Some posts get reposted a lot see this website for example https://news.ycombinator.com/from?site=lihaoyi.com some were posted 7 times.
This thing is that almost any well written (and not too much technical) post can reach the frontpage it only requires 3-4 people who like the post enough to upvote it during the first 30 minutes. As a result reposting works for those kind of content. And as it is not forbidden, people do it
This leads me to believe that in most (though perhaps not all) cases people are probably posting short comments. Nothing wrong with that sometimes, but overall it's the sort of thing HN tries to discourage, which isn't a bad thing IMHO.
Right; it took me forever to realize that "dang" was "Dan G" and not just a word. Especially since HN usernames can have mixed case, so he could have picked "DanG" (which... I still would have probably read as a funnily-formatted word but it'd be more of a hint:]).
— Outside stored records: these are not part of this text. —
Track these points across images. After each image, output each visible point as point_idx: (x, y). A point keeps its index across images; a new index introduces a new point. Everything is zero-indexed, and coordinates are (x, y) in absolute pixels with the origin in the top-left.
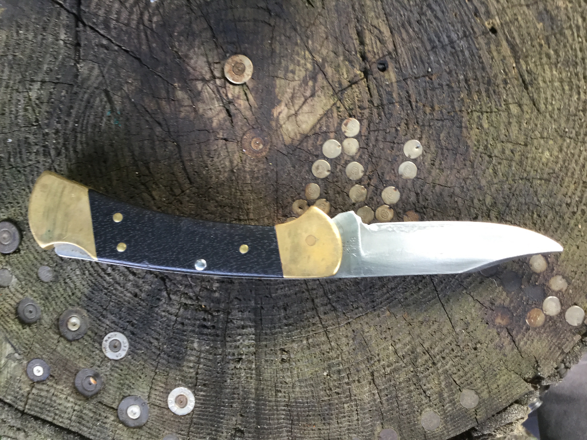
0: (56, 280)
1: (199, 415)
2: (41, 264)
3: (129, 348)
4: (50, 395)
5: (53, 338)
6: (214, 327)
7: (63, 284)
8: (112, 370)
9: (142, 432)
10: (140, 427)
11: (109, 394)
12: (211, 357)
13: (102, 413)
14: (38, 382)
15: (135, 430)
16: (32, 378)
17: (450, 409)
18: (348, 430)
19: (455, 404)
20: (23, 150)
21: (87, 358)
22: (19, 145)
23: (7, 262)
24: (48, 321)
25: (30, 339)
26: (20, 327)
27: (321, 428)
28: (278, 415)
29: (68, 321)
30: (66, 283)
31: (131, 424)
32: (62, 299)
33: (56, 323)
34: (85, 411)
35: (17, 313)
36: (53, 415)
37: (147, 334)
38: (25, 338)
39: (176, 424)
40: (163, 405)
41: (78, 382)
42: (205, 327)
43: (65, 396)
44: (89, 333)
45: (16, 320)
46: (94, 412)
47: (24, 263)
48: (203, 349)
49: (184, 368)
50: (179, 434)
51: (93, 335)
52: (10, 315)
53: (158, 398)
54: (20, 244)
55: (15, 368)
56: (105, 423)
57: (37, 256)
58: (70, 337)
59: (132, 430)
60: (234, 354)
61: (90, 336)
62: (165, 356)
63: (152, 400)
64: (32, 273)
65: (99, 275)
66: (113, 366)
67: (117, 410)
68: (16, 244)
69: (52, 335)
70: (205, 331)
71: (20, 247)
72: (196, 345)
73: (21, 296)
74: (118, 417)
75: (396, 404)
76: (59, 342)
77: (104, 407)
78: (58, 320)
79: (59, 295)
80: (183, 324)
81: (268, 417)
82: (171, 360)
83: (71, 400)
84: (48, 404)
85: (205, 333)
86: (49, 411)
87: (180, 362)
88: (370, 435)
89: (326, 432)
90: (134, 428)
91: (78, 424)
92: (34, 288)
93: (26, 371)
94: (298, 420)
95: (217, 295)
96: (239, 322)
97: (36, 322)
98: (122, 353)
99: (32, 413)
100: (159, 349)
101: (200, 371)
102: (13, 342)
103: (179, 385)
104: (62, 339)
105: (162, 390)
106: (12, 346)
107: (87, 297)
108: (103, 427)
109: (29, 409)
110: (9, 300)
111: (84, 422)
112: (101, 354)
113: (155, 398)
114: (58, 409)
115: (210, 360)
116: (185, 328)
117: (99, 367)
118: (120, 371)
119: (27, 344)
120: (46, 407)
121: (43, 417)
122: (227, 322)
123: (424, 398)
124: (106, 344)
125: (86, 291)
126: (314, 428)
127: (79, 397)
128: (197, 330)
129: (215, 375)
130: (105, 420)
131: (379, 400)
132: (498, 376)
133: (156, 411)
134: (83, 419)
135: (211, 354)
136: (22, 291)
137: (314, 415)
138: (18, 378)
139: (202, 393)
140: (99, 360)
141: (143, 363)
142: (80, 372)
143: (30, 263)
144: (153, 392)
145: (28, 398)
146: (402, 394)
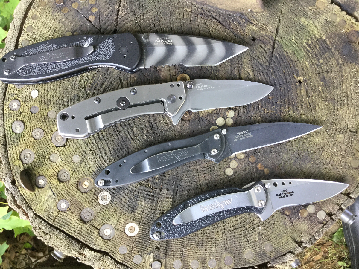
0: (81, 162)
1: (139, 237)
2: (75, 154)
3: (111, 200)
4: (67, 218)
5: (74, 190)
6: (153, 196)
7: (84, 165)
8: (101, 210)
9: (110, 242)
10: (109, 240)
11: (97, 221)
12: (149, 210)
13: (92, 231)
14: (62, 211)
15: (107, 241)
16: (59, 209)
17: (259, 250)
18: (210, 254)
19: (261, 248)
20: (76, 99)
21: (89, 202)
22: (74, 97)
23: (57, 150)
24: (73, 181)
25: (62, 189)
26: (58, 183)
27: (197, 251)
28: (177, 242)
29: (83, 183)
30: (85, 164)
31: (105, 238)
32: (82, 172)
33: (77, 183)
34: (83, 228)
35: (57, 176)
36: (67, 228)
37: (121, 195)
38: (60, 189)
39: (127, 240)
40: (122, 230)
41: (82, 214)
42: (149, 195)
43: (74, 220)
44: (93, 190)
45: (57, 179)
46: (88, 230)
47: (66, 152)
48: (146, 205)
49: (135, 214)
50: (128, 246)
51: (94, 191)
52: (54, 176)
53: (120, 226)
54: (66, 143)
55: (52, 202)
56: (92, 236)
57: (73, 150)
58: (83, 191)
59: (105, 241)
60: (160, 210)
61: (92, 192)
62: (127, 206)
63: (117, 227)
64: (69, 157)
65: (102, 163)
66: (102, 208)
67: (99, 230)
68: (64, 142)
69: (74, 189)
70: (149, 197)
71: (66, 144)
72: (143, 203)
73: (61, 168)
74: (99, 233)
75: (234, 245)
76: (77, 192)
77: (93, 227)
78: (78, 182)
79: (81, 170)
80: (138, 192)
81: (172, 243)
82: (130, 209)
83: (77, 222)
84: (65, 223)
85: (148, 198)
86: (65, 226)
87: (134, 210)
88: (219, 258)
89: (199, 254)
90: (106, 240)
91: (78, 235)
92: (69, 165)
93: (57, 205)
94: (186, 246)
95: (157, 181)
96: (165, 195)
97: (67, 181)
98: (107, 202)
99: (56, 226)
100: (125, 203)
101: (143, 216)
102: (53, 190)
103: (132, 222)
104: (79, 191)
105: (123, 223)
106: (52, 192)
107: (94, 173)
108: (91, 237)
109: (55, 224)
110: (55, 169)
111: (82, 234)
112: (97, 201)
113: (119, 227)
114: (70, 226)
115: (148, 211)
116: (139, 194)
117: (94, 207)
118: (104, 211)
119: (60, 192)
120: (64, 224)
121: (61, 228)
122: (160, 194)
123: (247, 244)
124: (100, 196)
125: (95, 170)
126: (194, 251)
127: (81, 221)
128: (145, 196)
129: (150, 219)
130: (93, 234)
131: (226, 242)
132: (283, 238)
133: (119, 233)
134: (81, 232)
135: (150, 208)
136: (62, 165)
137: (194, 245)
138: (52, 208)
139: (142, 227)
140: (95, 204)
141: (116, 208)
142: (84, 209)
143: (69, 153)
144: (118, 223)
145: (55, 218)
146: (237, 240)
Though for all I know he predates HN supporting uppercase in names, and stylistically I can totally see preferring lowercase.
That's indeed the rule, but only when the story has had significant attention (https://news.ycombinator.com/newsfaq.html).
When a story hasn't had significant attention in the last year (or a bit longer), it's ok to repost a small number of times.
Past explanations here: https://hn.algolia.com/?dateRange=all&page=0&prefix=true&que...
Guidelines-breaking comments do frequently appear about China, but that is a function of geopolitical and media trends, not HN moderation. The way we moderate such comments has nothing to do with my/our personal views about China or any other country. If you stop and think about it and you know the HN guidelines well, this shouldn't be that hard to believe. The vast majority of these moderation calls are not borderline.
From a moderation perspective, everything in the above paragraph is obvious. From a user perspective, it's often impossible to communicate, because whenever someone has a strong feeling about $topic, their view about moderation is determined by their feeling about $topic. If they see us moderating something they agree with, they jump to the conclusion that we're secretly in cahoots with the opposing side. Of course the opposing side does the same thing.
Perhaps the purgatory state could expire after some fixed (weeks, months) cool-down period, I don't know. Just a suggestion.
Edit: Oh yeah, there has been that tiny collapse button for a while, I somehow never got into the habit of using that one and forget it is there. I wish there was a setting to use the words "up vote" "down vote" and "collapse" rather than needing to pixel hunt :/.
I don't mean that literally every comment I write is getting downvoted to below zero. Rather, I'll write something, it will accumulate a couple to several upvotes, and then, those upvotes all go away over the course of a few more hours, sometimes to be replaced by net downvotes.
The end result is that I actually have less karma now than I did a few weeks ago. And, I wouldn't particularly care about those fake internet points, if the loss of them didn't seemingly come with these weird, arbitrary-seeming restrictions like "you are posting too fast."
TBH, it's getting to the point where I'm about ready to abandon this account.
If you want the rate limit turned off, we'd be happy to do that as long as we have reason to believe that you'll use the site as intended in the future. I'm sorry for the annoyance but we have to do what we can to prevent this place from burning itself to a crisp, and if you want to post without being throttled then we need your help with that.
Rather than prostrate myself before the mod team, only to end up having this happen again, I'd honestly rather flush this account down the toilet, go grab a VPN and start again. If nothing else, I'm guessing that would get rid of the random, mass downvoting that's driving me crazy, and it would save us both some time.